Languages are powerful solutions to coordination problems: they provide stable, shared expectations about how the words we say correspond to the beliefs and intentions in our heads. Yet language use in a variable and non-stationary social environment requires linguistic representations to be flexible: old words acquire new ad hoc or partner-specific meanings on the fly. In this paper, we introduce CHAI (Continual Hierarchical Adaptation through Inference), a hierarchical Bayesian theory of coordination and convention formation that aims to reconcile the long-standing tension between these two basic observations. We argue that the central computational problem of communication is not simply transmission, as in classical formulations, but continual learning and adaptation over multiple timescales.
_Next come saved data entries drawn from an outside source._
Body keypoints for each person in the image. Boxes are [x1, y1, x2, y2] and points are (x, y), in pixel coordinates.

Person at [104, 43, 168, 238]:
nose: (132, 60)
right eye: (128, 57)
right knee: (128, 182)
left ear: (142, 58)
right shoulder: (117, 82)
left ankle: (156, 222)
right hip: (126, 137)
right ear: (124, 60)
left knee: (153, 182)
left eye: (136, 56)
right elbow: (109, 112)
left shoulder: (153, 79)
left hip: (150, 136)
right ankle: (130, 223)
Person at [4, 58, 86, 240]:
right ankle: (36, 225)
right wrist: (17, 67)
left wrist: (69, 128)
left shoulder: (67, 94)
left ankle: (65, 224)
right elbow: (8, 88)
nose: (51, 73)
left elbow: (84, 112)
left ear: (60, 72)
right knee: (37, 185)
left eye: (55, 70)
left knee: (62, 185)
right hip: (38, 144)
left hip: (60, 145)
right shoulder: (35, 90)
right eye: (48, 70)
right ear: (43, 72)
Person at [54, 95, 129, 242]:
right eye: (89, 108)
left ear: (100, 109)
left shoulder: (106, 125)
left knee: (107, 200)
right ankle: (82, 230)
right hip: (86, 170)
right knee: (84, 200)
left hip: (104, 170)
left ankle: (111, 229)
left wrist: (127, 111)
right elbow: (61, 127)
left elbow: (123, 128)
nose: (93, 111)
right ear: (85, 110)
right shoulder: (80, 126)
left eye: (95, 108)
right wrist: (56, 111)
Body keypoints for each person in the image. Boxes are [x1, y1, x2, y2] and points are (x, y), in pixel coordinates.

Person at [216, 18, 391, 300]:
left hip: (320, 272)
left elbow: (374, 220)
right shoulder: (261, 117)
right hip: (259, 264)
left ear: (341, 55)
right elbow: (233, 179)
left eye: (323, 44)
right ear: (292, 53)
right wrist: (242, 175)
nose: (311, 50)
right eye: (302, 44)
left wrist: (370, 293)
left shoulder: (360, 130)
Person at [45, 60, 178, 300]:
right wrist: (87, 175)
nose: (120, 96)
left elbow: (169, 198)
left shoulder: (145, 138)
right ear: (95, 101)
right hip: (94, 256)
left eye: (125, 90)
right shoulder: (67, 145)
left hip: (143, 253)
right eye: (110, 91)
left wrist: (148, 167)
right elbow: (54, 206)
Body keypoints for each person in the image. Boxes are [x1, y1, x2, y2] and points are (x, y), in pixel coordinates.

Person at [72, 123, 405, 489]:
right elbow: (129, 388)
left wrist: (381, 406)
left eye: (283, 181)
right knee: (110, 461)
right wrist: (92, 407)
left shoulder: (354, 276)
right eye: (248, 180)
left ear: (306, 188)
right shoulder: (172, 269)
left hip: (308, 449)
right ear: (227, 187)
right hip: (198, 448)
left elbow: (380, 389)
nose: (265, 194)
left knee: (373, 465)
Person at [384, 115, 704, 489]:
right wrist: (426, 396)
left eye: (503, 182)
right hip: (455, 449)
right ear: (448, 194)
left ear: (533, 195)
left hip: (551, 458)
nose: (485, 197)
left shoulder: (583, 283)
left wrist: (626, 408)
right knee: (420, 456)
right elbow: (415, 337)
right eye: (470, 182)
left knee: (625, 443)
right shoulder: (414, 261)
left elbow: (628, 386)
Partner-specific common ground quickly emerges from social inferences within dyadic interactions, while community-wide social conventions are stable priors that have been abstracted away from interactions with multiple partners. We present new empirical data alongside simulations showing how our model provides a computational foundation for several phenomena that have posed a challenge for previous accounts: (1) the convergence to more efficient referring expressions across repeated interaction with the same partner, (2) the gradual transfer of partner-specific common ground to strangers, and (3) the influence of communicative context on which conventions eventually form.